The New Jersey Economic Development Agency wants to hear from stakeholders in the state about the need for investments to support clean energy technology.
On March 10, the NJEDA put out its “Green Fund” request for information – focusing on the logistics of setting up the fund, how best to manage it long-term and how to ensure the greatest benefits for the state. The agency said the RFI is a step toward increasing private investment in the field for the deployment of renewable and efficient energy technologies.
The wide reaching RFI seeks input from organizations and individuals, alike, that have an interest in how the Green Fund would operate including commercial banks; suppliers in the clean energy chain; groups with knowledge of creating or operating green banks, funds or similar financing; specialty lenders; or businesses developing clean initiatives in the state, already. Through the process, NJEDA said it hopes to gain insight as to how to stimulate investment from the private sector, how to reduce the state’s carbon footprint and harmful emissions, and how to provide direct benefits – lower energy costs, good jobs – to residents.

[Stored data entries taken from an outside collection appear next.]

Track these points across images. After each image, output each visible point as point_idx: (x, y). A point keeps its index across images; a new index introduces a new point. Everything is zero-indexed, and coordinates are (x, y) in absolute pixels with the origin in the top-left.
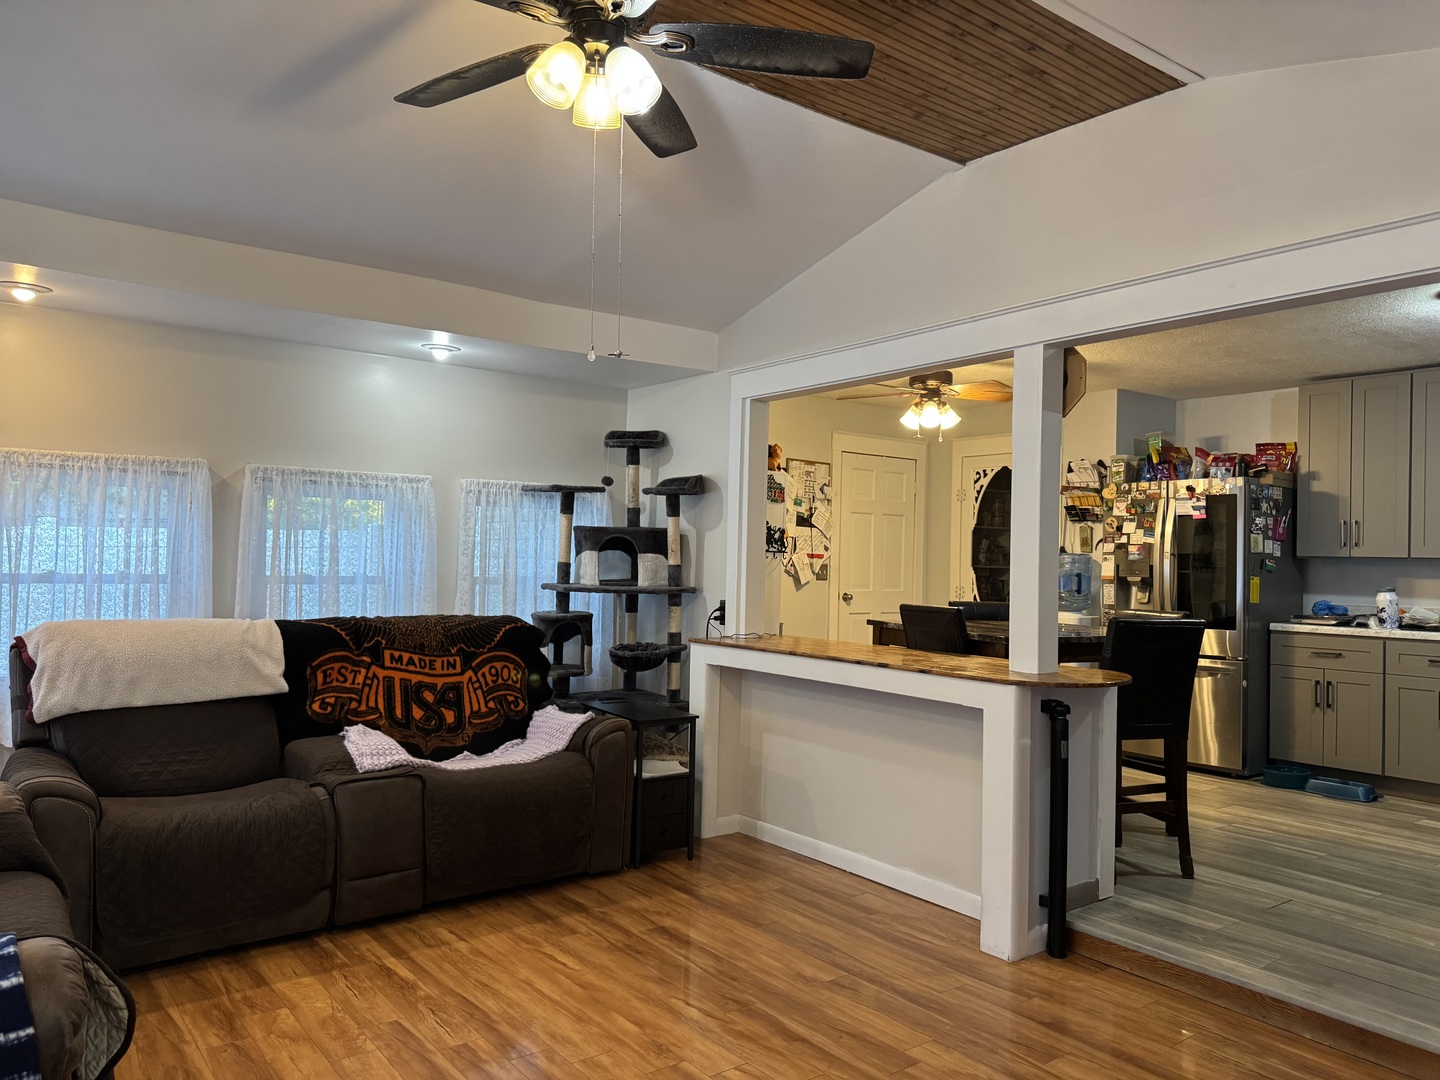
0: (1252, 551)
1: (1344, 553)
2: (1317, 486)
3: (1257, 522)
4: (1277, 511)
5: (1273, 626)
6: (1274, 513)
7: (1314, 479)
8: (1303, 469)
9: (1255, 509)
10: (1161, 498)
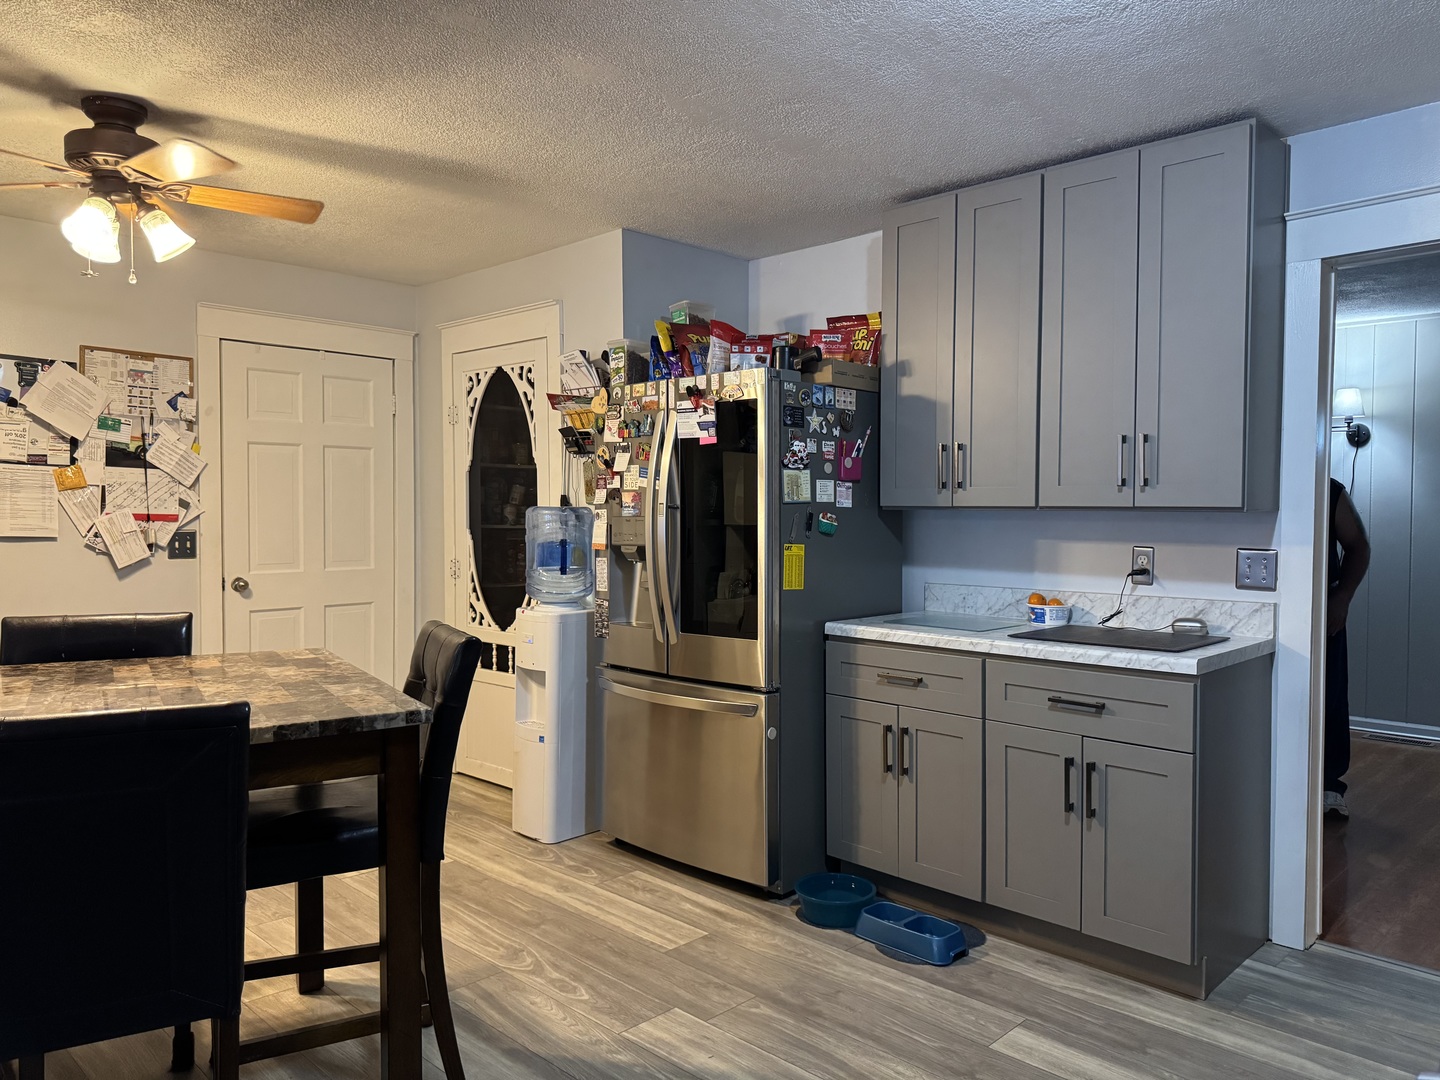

“This RFI is an important first step that will pave the way for us to create a green financing mechanism, such as a Green Bank or a Green Fund, that effectively channels public and private funding to achieve our bold clean energy goals,” NJEDA Chief Executive Officer Tim Sullivan said in a prepared statement.
Gov. Phil Murphy’s Energy Master Plan for the state identifies seven ways for New Jersey to meet goals to expand clean energy and reduce greenhouse gas emissions by 2050. According to the NJEDA, the need for private investment is recognized in the plan, and the role the government “can and should play” in mobilizing that capital through new financing opportunities and using public funds to grow private investments.
“In issuing this RFI, we’re doing the work today to ensure we’ll have the capital investments we’ll need tomorrow to deploy cleantech solutions on a large scale,” said New Jersey Board of Public Utilities President Joseph Fiordaliso in a prepared statement. “This includes establishing a green financing mechanism that works for New Jersey’s business, investors, and workers.”
According to the NJEDA, similar funds have been created in nine states, with more under development, and beyond that in a number of counties and townships throughout the country.